WIDMERPOOL’S WAY

This week’s Weekly Standard contains, by happy coincidence, an essay by one of my favorite writers, Chris Caldwell, about one of my favorite novelists, Anthony Powell. The author of the multi-volume tragicomedy of manners, A Dance to the Music of Time, Powell is sometimes called the English Proust – a claim I’m in no position to judge, never having made my way through Remembrance of Things Past. What I can say, however, is that Powell’s series of novels, which tracks the fortunes and misfortunes of the British upper crust from the First World War through the 1960s, is unquestionably one of the great (and underappreciated) literary achievements of the century. As Caldwell puts it, the sprawling series is “dedicated to answering the big question that draws people to novels, as surely as it draws them to high school reunions: What becomes of people?” And it has as its anti-hero one of the most delightfully odious literary creations of all time – Kenneth Widmerpool, a sweating, bumbling man on the make, embodying the triumph of the will-to-power over all obstacles.

Powell’s concerns, like Proust’s (and Evelyn Waugh’s, to whom he’s also often compared) are almost entirely confined to a single social class: his work “spans the socioeconomic ladder of midcentury Britain from its 99th percentile to its 98th,” as Caldwell wryly puts it. Which is perhaps why there have been so few recent American novelists like him: Our writers are often obsessed with class, but they tend to either zero in on the anxieties of a single character (a Gatsby or a Swede Levov) or region (Faulkner’s South, Wharton’s New York), or else pan outward, as in Twain and Tom Wolfe, to offer a panorama of society entire, from top to bottom. This makes sense, in a way, since class is so much more fluid in this country than in Europe, and people move relatively easily from level to level, rank to rank – or at least they’re encouraged to try. And the overall bigness of America, too, threatens to overwhelm the pointillism of the novel-of-manners.

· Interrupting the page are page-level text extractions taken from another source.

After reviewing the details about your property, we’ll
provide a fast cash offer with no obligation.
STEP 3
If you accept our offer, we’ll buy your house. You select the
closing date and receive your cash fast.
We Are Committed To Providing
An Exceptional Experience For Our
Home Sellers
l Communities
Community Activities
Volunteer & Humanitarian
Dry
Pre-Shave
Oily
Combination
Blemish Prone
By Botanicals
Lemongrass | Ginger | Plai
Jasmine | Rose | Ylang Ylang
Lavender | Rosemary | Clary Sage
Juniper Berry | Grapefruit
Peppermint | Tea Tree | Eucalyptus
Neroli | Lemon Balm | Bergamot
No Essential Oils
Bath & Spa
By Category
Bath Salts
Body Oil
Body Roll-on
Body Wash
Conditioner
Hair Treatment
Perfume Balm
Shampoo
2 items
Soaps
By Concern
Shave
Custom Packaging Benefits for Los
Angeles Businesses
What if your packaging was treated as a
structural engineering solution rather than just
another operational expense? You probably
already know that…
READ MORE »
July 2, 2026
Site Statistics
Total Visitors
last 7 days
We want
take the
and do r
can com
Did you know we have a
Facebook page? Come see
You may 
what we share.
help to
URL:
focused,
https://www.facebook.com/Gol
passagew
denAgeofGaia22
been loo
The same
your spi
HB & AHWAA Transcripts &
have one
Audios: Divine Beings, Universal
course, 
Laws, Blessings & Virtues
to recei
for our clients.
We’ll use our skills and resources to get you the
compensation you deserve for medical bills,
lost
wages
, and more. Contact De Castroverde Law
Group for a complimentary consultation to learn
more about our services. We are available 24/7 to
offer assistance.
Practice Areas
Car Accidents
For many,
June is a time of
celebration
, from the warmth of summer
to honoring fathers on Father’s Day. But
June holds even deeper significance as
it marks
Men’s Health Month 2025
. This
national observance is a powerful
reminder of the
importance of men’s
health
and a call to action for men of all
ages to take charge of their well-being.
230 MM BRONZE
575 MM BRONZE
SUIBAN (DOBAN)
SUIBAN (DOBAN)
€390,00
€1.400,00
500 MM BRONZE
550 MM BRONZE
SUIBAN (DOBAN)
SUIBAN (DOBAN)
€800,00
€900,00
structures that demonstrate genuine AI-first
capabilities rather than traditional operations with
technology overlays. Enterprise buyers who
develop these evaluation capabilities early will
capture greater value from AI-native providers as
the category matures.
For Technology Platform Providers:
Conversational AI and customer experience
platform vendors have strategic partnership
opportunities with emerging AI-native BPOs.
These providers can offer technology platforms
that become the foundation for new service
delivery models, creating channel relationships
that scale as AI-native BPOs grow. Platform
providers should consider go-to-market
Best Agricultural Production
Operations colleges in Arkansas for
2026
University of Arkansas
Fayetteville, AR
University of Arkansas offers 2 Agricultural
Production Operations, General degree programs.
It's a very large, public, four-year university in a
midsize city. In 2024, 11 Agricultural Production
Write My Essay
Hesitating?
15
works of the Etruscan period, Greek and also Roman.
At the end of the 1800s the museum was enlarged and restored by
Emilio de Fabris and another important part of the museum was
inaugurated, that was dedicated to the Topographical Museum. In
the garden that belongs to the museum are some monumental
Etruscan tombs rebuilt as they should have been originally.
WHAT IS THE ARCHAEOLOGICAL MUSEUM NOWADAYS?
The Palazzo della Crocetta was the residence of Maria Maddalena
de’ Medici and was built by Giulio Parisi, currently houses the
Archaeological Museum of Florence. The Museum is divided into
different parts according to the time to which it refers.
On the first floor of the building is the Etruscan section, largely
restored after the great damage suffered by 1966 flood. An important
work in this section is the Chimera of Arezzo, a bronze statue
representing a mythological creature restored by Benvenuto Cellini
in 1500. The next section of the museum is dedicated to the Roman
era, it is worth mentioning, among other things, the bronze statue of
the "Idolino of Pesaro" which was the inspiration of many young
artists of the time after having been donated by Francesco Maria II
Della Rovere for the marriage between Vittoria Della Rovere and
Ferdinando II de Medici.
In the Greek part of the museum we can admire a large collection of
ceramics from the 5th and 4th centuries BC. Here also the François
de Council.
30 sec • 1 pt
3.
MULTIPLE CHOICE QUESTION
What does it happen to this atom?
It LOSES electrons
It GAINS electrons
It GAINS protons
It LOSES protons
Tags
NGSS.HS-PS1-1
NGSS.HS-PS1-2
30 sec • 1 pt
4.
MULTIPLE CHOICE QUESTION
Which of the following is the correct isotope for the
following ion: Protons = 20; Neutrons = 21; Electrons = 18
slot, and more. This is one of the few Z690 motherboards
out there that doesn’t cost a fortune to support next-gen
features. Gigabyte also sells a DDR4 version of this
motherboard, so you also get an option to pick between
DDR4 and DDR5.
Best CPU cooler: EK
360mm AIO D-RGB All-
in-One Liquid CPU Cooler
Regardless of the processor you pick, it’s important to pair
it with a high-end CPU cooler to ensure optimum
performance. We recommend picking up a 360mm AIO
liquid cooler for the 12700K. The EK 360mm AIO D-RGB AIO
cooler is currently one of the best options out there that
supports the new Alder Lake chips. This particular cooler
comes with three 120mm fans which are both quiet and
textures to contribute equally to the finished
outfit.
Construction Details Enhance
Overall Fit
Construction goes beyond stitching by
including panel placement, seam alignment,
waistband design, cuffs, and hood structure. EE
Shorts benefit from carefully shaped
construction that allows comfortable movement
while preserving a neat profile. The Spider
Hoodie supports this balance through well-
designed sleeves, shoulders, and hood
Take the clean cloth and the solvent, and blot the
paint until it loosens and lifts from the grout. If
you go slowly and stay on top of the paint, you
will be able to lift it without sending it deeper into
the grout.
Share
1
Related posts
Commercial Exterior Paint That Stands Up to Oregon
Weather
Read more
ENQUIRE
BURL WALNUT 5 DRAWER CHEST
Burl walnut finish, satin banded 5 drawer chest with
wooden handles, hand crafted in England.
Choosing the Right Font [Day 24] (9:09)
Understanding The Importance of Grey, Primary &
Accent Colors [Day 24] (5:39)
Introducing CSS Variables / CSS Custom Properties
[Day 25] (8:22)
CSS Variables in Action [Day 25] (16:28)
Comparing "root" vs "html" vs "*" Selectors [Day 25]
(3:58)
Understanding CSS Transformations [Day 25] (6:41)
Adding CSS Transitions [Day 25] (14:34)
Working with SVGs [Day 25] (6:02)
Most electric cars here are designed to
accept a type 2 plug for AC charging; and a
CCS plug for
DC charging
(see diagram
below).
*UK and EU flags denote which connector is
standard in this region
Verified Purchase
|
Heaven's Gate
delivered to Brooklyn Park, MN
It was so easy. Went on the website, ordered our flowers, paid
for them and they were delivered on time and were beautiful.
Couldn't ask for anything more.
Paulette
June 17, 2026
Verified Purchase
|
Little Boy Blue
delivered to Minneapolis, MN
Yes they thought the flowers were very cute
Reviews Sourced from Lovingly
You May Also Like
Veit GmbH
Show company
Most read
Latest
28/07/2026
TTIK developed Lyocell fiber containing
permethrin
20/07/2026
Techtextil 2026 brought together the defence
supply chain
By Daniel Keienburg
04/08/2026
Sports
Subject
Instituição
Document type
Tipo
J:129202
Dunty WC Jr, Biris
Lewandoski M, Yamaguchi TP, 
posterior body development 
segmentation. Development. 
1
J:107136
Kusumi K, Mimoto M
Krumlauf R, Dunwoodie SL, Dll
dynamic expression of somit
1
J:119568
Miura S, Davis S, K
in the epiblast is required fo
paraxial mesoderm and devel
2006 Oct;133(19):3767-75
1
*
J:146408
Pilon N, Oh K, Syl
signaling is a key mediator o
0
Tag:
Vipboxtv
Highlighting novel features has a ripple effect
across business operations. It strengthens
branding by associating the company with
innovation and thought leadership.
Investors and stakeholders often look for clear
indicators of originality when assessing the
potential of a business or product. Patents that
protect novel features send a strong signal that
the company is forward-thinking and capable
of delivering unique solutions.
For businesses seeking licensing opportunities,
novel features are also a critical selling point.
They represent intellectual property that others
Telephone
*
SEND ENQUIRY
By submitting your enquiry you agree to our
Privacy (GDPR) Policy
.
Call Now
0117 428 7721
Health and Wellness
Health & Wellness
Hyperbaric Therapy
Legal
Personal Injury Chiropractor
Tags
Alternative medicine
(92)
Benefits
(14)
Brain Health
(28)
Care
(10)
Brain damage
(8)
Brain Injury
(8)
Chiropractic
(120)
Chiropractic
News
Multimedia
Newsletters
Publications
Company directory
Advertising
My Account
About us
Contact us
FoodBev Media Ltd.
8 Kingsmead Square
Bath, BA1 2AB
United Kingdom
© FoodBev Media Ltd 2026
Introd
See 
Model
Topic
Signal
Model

But even so, it would nice to see someone attempt to do for the contemporary American elite, fluid and hard-to-pin-down thought it may be, what Powell did for the British upper class, and pen A Dance to the Music of Time that follows, say, the Ivy Leaguers of the 1960s down to the present day – or my own generation out to 2040 or so. Caldwell notes that Powell’s books, like many English novels, satisfy a voyeuristic American appetite for brighter lines of class and conduct than we possess – and indeed, they may even inspire us to “envy the intricacy and elaboration of a social system that can create such beautiful patterns of charm and power.” But our voyeurism and envy – and our self-satisfaction at having left many of the cruelties of class behind – shouldn’t blind us to the intricacies and elaborations that American society, too, affords its artists, particularly as our meritocracy becomes less permeable and more inherited. Caldwell writes that Americans “tend to look at social systems as annoying impediments to the poetry of life,” and that “Powell may have been the last novelist to realize that the system is the poetry, under certain circumstances.” But there are systems here as well, and no less deserving of their poets.